Gary's story was the basis for a 2001 TexasMonthly article, which director Richard Linklater and actor Glen Powell turned into a screenplay, in which they take the bones of Gary's story and then veer wildly into fantasy. Powell plays Gary, a nerdy professor whose other job is doing tech support for police sting operations. When the cop who usually does the pretend-hit-man thing gets suspended, Gary gets thrust into the role. He seems an unlikely undercover operative, but he turns out to be a natural. In sting after sting, Gary adopts different personae to make his targets comfortable enough to say out loud that they want him to murder someone.


Then Gary meets Madison (Adria Arjona), who is looking to have her abusive husband killed. Maybe it's because she is super-hot, or maybe it's because she seems genuinely scared and desperate, but Gary feels that Madison is different from his usual targets. He abandons the sting and convinces Madison to seek a divorce instead of a murder-for-hire. Naturally, that's not the last he sees of her. Gary, or actually his alter-ego Ron, winds up in a steamy relationship with Madison, who still thinks he is a hitman, and soon we are forced to reconsider who is fooling whom here.


Richard Linklater has expressed that he thinks films these days should have more sex, and he does his part here to bring sex back to cinema. “Hit Man” is downright steamy. Even when Powell and Arjona have their clothes on, they have great chemistry. It helps that Linklater moved the story from Houston to New Orleans, which is an inherently sexy city.

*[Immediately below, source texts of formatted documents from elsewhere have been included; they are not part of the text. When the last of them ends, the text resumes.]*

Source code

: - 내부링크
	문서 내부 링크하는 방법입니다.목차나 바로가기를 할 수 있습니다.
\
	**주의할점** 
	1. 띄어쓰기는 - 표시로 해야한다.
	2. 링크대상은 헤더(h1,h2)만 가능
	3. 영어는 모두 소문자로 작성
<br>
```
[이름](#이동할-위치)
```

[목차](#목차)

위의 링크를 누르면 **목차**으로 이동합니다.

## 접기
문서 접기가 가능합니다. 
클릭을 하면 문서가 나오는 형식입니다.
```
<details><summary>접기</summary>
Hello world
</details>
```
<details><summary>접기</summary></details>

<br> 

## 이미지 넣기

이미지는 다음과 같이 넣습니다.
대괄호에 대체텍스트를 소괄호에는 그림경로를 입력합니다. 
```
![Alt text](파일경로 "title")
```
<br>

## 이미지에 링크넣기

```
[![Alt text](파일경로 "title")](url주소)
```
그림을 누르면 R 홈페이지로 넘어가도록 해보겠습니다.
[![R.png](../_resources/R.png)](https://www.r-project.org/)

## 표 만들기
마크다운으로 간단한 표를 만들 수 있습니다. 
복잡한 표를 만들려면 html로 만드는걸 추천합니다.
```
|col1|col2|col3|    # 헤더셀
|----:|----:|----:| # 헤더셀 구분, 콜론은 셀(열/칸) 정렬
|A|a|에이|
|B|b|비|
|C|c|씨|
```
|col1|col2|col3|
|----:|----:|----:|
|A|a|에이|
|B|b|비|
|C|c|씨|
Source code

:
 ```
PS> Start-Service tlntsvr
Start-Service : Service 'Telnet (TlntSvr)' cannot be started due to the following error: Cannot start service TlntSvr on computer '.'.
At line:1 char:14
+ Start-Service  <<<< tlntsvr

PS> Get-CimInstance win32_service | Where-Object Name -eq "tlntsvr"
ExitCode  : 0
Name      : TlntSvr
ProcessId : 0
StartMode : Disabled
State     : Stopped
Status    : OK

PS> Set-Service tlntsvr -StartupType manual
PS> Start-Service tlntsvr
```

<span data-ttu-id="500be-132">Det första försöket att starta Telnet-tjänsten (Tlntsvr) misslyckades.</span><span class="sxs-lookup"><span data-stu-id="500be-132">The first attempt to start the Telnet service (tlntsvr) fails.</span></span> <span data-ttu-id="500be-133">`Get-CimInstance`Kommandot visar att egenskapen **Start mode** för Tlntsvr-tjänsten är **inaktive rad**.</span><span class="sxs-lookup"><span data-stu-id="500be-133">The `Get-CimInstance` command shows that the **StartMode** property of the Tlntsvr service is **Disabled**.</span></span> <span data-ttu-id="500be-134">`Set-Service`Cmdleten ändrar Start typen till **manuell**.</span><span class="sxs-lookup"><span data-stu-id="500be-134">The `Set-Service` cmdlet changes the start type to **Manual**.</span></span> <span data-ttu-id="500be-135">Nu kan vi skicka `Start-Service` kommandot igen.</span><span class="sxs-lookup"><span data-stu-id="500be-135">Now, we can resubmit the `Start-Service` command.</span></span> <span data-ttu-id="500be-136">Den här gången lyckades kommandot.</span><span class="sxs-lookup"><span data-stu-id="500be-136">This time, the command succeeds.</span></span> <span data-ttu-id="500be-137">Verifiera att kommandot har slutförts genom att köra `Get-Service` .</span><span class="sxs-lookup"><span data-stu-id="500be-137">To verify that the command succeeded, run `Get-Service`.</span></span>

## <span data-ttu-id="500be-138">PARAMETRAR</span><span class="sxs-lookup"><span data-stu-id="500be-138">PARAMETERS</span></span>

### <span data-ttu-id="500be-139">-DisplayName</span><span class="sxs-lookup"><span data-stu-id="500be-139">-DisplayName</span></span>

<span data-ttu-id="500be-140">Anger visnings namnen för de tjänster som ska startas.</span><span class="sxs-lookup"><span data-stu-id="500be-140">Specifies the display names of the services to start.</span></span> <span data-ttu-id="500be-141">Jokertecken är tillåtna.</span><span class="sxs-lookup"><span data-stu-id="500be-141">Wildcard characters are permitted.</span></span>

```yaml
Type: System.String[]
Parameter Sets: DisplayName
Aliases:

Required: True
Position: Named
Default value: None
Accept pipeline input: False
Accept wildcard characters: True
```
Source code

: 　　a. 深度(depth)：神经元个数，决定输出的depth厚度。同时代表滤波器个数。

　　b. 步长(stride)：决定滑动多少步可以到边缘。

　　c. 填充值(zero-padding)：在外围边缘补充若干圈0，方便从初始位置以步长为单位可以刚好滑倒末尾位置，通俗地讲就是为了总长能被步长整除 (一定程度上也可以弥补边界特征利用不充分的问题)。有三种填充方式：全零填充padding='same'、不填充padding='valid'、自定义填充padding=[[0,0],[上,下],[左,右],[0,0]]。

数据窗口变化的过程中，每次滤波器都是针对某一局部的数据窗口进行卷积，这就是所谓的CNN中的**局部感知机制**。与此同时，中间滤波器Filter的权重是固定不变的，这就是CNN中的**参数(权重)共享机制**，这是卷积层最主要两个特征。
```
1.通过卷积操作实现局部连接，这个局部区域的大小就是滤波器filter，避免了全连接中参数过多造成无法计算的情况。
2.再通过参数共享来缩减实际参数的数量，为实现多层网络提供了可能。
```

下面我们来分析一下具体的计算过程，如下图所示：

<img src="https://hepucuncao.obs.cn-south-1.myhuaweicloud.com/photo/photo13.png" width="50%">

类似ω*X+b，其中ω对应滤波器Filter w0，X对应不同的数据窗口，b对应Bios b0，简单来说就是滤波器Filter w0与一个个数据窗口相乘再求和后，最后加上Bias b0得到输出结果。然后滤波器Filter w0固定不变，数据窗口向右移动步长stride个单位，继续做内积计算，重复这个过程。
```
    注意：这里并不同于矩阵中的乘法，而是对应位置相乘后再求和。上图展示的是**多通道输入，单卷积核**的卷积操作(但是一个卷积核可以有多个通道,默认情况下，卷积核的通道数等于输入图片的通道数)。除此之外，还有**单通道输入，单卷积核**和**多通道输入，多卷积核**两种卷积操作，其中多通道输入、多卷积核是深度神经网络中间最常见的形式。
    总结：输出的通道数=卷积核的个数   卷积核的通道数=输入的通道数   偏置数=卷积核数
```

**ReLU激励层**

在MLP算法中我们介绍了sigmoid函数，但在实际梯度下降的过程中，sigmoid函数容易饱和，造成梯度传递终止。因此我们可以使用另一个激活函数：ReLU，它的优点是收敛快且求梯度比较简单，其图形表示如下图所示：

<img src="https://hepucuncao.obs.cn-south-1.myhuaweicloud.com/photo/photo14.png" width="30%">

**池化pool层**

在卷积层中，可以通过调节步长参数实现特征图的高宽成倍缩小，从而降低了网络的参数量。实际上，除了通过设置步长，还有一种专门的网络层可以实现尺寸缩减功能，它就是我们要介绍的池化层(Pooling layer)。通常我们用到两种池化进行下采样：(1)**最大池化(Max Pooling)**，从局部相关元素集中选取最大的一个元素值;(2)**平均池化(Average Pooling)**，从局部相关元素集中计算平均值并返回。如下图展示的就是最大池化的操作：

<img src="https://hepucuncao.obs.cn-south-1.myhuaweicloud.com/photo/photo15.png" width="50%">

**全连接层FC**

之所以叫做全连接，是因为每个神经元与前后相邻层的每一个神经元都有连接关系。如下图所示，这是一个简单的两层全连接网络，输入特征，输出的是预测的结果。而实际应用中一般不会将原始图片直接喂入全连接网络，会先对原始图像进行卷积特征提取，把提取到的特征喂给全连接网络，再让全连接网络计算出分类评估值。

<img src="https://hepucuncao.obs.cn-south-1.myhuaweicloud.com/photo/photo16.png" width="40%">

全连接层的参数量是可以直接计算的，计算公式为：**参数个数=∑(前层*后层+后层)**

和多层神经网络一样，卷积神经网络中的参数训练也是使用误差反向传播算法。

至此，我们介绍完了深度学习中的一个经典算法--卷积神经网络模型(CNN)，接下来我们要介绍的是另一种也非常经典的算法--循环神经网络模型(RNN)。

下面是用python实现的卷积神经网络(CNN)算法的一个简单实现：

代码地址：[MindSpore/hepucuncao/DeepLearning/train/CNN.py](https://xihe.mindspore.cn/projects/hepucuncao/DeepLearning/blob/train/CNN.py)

“Hit Man” borrows its superficial themes from classic noir films like “Double Indemnity,” but its lighter tone makes it more a dark, screwball comedy rather than a true noir. The real theme of the film is the question of whether it's possible to change your life and/or your personality, and what would you be willing to do to make that happen.


This is a delightful movie, and a joy to watch. Powell and Arjona are very easy on the eyes, and both give great performances. The supporting cast is tight, too. Other than a couple of questionable plot points, it is almost a perfect film. They should make more like it!